Plastic has now been found inside organisms living at the bottom of the ocean

August 5, 2019

2:14 pm

Even organisms living in the deepest parts of the ocean have been infected by plastic according to a study published this week. Researchers have detected the ingestion of plastic and synthetic fibers such as nylon, polyethylene, and polyvinyl alcohol in the guts of amphipod populations.

Locations of the 6 trenches around the Pacific rim where amphipods were sampled for microplastic ingestion. The sites include the Japan, Izu-Bonin and Mariana trenches in the northwest Pacific; the New Hebrides and Kermadec trenches in the southwest Pacific & the Peru-Chile Trench in the southeast Pacific. Jamieson 2019 et al.

Samples were taken from six deep ocean trenches from around the Pacific Rim at depths up to 35,728 ft, which if you were wondering, is as deep as the Himalayas are tall.

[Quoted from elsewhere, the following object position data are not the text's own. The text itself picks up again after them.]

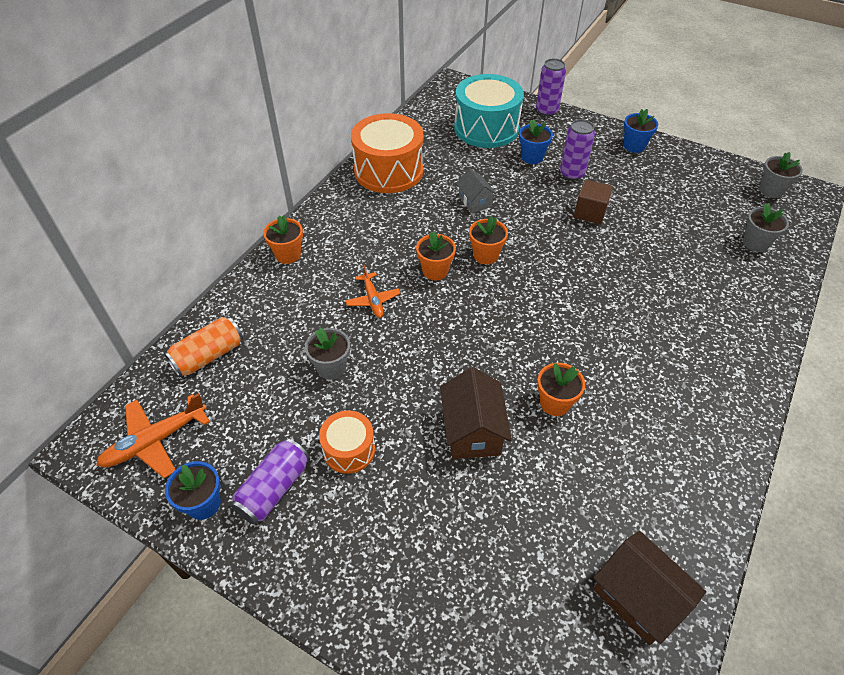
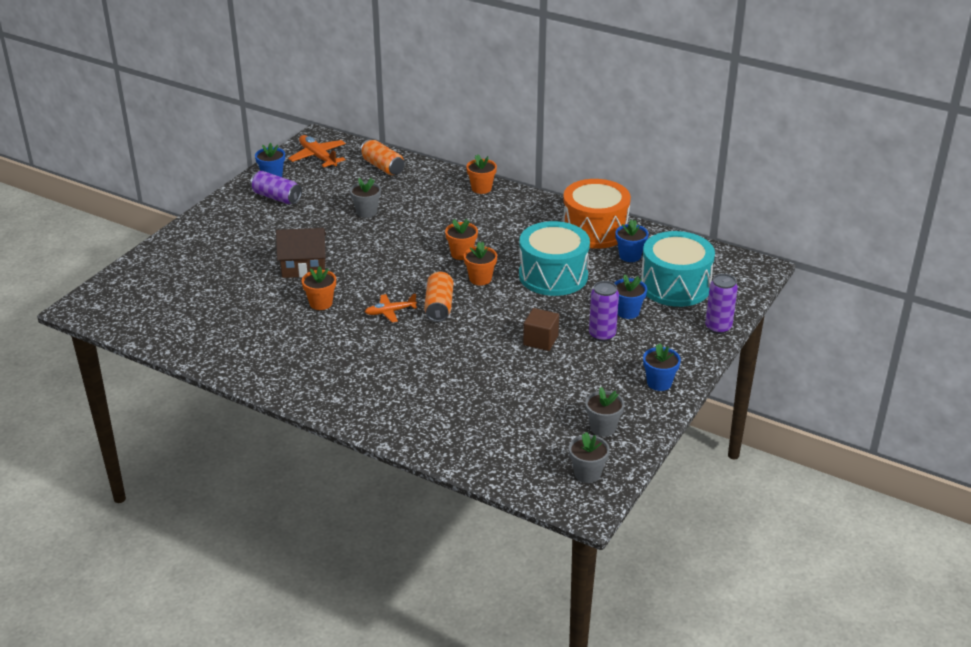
camera: 90 degrees right, 15 degrees down
orange drum [319,411,375,474] -> none
orange plane [345,265,401,318] -> orange plane moved to [365,294,417,323]
grey house [456,168,497,213] -> turquoise drum [519,221,590,296]
brown house [593,531,706,645] -> none
grey flower pot [743,203,789,252] -> grey flower pot moved to [585,387,625,437]
none -> orange can [424,271,453,322]
none -> blue flower pot [616,219,648,262]

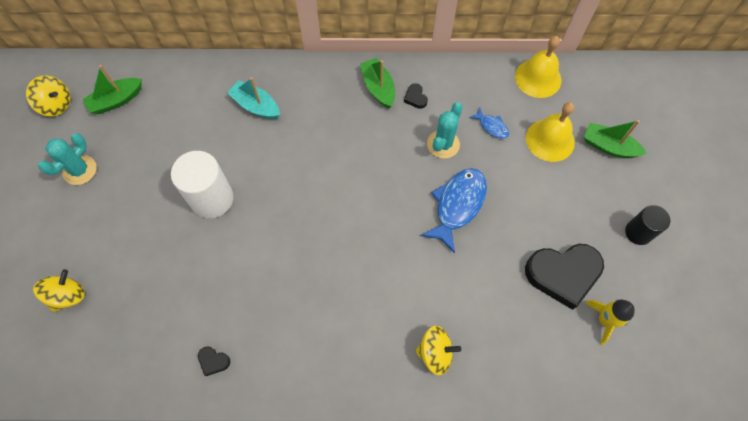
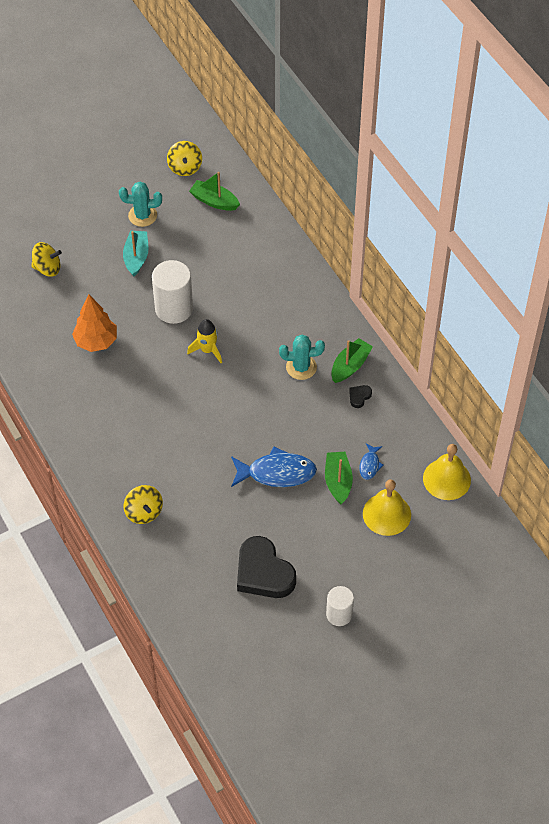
camera: 60 degrees right, 10 degrees down
black heart [198,346,230,376] -> none
turquoise boat [227,77,280,119] -> turquoise boat moved to [123,231,148,277]
turquoise cactus [427,102,463,159] -> turquoise cactus moved to [279,335,325,380]
green boat [584,120,647,158] -> green boat moved to [325,452,353,505]
yellow rocket [585,300,635,345] -> yellow rocket moved to [187,319,222,363]
black cylinder [625,205,670,245] -> white cylinder [326,586,354,626]
none -> orange tree [72,295,117,352]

In total, more than 72% of specimens examined in the study contained at least one microparticle of microplastic. In the leastwise polluted site sampled, researchers found that 50% of the specimens had ingested at least one piece of plastic. In the Marianas Trench, at around 6.8 miles below the surface, at the deepest place in the world, 100% of of the amphipods were found with plastic in their gut. Although plastic has previously been found at these depths, this is the first study showing that abyssal animals are actually eating plastic.

“The worst example I saw was a purple fiber, a few millimeters long, tied in a figure-of-eight in an animal no longer than a centimeter. Imagine if you swallowed a meter of polypropylene rope.”

-Alan Jamieson, Marine Ecologist at Newcastle University

The implications of this study proves that plastic really has spread to everywhere on Earth, from the top of Mt Everest, to the bottom of the Marianas Trench, and even to the most remote islands. Our plastic infection has reached species including whales, birds, fish, and many more.

Image: Flickr: Alan Levine

Society’s problem runs deep.

The study estimates that 322 million tons of plastic are produced per year, with more than 5 trillion pieces (weighing 250,000 tons total) floating on the ocean’s surface. In fact, in 2010 alone around 10 million tons found its way into the ocean. Sadly that number is set to increase by 2025.

This study, along with many others, adds to the surmounting evidence of plastic's lasting negative impact on Earth. We should not wait any longer. We need to change our policies and behavior and fast. Before our plastic disease kills Earth.